**Stated exercise**
How many lines of the records below contain the string "tuning"? Reply with the number alone.

Stored data entries
↓↓↓

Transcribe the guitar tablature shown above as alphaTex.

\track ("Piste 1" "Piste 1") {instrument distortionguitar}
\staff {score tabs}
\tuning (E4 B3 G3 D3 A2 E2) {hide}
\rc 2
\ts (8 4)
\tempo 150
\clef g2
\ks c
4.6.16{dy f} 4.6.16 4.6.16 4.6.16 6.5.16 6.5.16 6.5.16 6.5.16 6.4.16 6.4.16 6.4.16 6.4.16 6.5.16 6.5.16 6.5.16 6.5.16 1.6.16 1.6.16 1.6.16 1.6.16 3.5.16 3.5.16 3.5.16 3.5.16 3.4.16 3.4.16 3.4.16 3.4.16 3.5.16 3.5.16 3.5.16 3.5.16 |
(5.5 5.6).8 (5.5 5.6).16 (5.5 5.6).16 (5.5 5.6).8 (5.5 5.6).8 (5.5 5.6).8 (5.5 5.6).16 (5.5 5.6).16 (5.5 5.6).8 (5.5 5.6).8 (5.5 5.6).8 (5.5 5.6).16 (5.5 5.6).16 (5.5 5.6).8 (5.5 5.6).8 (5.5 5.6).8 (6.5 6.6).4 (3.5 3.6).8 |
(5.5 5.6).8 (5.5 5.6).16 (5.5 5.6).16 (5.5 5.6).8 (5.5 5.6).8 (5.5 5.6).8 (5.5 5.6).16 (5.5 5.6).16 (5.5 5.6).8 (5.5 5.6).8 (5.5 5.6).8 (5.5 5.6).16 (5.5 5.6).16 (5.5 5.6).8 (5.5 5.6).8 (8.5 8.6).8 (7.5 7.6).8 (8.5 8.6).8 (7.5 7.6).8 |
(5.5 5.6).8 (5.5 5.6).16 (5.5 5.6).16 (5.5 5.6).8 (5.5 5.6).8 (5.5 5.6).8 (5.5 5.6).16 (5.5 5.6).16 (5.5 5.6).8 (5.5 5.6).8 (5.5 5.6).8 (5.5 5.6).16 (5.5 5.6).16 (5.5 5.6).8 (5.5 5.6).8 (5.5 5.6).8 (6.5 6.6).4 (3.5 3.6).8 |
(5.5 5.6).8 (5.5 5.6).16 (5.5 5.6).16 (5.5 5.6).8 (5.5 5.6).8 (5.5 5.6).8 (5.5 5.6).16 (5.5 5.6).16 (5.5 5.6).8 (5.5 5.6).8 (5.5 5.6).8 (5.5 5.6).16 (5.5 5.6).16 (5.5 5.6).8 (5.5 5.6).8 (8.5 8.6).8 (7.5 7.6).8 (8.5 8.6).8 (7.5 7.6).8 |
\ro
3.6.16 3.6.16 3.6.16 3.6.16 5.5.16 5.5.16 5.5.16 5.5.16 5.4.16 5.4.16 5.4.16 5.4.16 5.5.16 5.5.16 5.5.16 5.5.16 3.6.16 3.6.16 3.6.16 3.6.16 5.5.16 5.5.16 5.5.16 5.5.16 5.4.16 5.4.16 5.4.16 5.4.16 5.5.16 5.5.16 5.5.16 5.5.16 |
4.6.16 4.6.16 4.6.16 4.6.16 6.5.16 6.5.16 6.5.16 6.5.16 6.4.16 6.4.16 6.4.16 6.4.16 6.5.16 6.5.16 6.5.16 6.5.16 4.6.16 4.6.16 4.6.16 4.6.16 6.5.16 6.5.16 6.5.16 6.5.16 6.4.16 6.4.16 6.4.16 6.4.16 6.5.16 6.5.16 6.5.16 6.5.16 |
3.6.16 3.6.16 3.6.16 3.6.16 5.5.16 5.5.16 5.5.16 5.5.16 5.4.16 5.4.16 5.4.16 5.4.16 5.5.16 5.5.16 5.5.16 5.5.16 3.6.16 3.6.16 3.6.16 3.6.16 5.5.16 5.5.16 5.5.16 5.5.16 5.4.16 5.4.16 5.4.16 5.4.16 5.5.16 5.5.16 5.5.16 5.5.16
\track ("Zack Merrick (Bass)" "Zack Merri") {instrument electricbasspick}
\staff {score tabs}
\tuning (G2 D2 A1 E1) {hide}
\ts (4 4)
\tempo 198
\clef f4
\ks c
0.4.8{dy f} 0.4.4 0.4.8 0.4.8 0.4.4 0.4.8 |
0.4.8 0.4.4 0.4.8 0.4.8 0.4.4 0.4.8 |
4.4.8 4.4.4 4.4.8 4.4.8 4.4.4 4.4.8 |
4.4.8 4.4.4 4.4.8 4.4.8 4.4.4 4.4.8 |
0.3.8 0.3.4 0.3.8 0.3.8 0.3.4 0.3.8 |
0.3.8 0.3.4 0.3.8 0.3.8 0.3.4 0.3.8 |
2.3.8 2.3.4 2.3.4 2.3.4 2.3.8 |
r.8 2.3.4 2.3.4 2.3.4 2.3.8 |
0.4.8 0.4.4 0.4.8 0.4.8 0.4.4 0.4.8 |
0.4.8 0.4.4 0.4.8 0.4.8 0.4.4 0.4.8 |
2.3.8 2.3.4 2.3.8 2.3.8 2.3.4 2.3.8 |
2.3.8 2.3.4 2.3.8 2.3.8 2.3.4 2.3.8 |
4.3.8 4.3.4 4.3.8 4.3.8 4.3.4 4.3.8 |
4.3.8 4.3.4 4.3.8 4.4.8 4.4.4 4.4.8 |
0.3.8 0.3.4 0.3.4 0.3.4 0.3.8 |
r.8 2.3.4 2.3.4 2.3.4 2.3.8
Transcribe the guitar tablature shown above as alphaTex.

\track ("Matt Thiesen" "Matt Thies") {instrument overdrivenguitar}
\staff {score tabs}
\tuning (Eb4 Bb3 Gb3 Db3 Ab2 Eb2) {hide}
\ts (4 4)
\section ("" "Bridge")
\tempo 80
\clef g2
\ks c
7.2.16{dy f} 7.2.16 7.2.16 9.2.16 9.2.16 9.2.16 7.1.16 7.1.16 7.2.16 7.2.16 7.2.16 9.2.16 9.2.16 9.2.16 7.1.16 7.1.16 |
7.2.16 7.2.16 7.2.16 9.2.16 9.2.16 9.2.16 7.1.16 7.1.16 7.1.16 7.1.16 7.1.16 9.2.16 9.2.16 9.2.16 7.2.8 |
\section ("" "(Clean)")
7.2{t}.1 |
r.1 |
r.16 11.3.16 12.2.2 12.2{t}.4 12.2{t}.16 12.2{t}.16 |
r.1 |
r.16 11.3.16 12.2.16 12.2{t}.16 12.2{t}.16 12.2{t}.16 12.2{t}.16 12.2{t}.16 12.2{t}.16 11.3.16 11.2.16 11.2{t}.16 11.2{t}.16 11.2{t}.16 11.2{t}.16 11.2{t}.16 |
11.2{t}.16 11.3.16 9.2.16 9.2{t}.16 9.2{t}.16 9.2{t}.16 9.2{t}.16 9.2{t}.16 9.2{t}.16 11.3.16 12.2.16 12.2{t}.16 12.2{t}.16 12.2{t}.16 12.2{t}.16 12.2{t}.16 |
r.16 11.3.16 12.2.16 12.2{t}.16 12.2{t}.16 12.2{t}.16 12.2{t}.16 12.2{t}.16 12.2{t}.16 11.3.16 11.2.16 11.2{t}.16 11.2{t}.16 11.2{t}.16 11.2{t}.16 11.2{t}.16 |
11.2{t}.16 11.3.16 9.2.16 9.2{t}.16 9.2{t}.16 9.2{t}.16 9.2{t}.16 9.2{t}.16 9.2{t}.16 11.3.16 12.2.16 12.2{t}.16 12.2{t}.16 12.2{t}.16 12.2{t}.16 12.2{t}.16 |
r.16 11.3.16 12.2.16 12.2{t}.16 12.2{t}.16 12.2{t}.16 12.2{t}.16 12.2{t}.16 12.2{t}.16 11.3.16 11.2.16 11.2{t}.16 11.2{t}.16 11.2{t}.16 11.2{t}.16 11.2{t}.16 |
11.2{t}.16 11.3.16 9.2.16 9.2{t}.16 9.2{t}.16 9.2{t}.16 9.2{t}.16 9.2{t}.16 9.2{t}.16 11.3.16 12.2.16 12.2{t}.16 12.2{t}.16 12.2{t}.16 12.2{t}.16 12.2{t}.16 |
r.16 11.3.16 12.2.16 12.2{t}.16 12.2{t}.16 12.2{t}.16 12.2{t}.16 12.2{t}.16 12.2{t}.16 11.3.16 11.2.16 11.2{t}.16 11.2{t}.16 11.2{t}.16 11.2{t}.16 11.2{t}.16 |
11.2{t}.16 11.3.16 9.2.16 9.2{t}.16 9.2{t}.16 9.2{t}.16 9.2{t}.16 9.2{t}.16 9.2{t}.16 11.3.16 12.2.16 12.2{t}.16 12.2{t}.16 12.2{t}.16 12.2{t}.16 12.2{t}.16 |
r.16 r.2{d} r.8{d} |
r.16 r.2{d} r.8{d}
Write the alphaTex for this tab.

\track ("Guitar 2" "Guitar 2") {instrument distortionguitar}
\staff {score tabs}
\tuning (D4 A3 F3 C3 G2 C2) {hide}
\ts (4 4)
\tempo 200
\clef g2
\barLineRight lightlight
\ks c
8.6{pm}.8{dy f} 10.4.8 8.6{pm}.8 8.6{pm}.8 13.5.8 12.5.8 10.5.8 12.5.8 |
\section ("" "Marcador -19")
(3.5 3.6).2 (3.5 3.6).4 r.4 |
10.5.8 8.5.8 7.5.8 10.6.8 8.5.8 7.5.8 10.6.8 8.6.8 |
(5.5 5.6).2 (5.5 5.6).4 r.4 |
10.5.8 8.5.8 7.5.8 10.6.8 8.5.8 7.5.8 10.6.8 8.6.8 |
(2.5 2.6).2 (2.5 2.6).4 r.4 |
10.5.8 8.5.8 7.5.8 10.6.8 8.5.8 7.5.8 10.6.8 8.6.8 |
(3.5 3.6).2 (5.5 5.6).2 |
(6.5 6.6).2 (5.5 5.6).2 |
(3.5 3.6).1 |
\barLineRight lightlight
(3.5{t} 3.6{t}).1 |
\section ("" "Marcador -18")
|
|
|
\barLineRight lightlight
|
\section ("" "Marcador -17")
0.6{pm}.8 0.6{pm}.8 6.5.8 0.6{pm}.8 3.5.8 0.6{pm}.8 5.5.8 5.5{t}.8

↑↑↑

**Complete answer**
4